Stored data entries

######

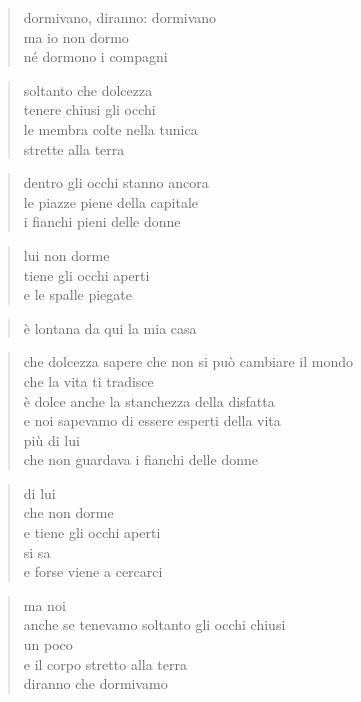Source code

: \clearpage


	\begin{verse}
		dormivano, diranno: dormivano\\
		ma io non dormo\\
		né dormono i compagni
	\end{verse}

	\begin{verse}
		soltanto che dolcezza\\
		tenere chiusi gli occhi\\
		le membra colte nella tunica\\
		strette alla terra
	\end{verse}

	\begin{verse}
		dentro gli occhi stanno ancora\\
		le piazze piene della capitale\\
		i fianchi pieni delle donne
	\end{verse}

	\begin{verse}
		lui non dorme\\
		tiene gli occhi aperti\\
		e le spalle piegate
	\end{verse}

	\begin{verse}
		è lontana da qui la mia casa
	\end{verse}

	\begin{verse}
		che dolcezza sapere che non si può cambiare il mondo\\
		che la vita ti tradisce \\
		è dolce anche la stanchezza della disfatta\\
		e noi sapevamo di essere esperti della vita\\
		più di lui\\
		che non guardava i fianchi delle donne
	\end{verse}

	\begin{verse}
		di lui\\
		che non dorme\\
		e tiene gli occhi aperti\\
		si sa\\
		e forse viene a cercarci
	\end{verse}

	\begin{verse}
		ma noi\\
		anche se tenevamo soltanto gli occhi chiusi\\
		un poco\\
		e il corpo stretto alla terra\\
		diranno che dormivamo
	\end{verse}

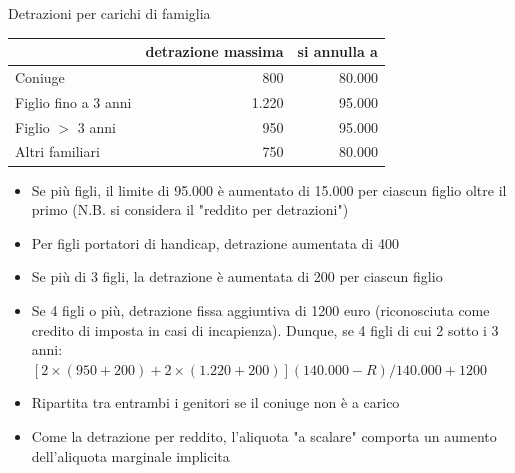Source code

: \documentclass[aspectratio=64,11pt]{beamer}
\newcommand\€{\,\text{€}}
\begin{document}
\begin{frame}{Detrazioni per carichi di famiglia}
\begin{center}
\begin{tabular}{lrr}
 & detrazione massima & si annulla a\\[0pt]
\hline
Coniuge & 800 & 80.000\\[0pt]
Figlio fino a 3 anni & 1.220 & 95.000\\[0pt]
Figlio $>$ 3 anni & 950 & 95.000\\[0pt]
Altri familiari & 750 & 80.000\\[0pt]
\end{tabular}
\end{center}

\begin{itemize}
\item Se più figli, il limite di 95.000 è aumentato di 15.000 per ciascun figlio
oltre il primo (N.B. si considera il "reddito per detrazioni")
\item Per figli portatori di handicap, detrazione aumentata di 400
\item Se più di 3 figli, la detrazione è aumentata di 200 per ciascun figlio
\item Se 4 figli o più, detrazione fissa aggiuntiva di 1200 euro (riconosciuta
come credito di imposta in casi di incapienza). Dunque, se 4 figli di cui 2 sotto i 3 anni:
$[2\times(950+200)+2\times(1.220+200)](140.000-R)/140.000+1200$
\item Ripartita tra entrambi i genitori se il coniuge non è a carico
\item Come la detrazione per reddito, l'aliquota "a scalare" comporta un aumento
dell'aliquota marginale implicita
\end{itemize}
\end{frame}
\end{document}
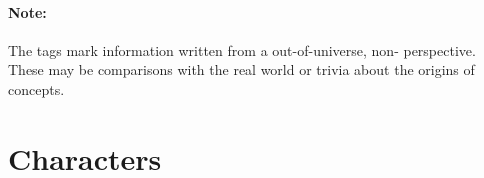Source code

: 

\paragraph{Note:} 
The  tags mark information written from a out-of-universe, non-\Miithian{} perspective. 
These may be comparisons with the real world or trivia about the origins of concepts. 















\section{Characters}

######

Goal of the exercise: Each line above from the one with "né dormono i compagni" up to and including the one with "che la vita ti tradisce \\" must be set down exactly, and no line outside that span may appear.

Task answer:
		né dormono i compagni
	\end{verse}

	\begin{verse}
		soltanto che dolcezza\\
		tenere chiusi gli occhi\\
		le membra colte nella tunica\\
		strette alla terra
	\end{verse}

	\begin{verse}
		dentro gli occhi stanno ancora\\
		le piazze piene della capitale\\
		i fianchi pieni delle donne
	\end{verse}

	\begin{verse}
		lui non dorme\\
		tiene gli occhi aperti\\
		e le spalle piegate
	\end{verse}

	\begin{verse}
		è lontana da qui la mia casa
	\end{verse}

	\begin{verse}
		che dolcezza sapere che non si può cambiare il mondo\\
		che la vita ti tradisce \\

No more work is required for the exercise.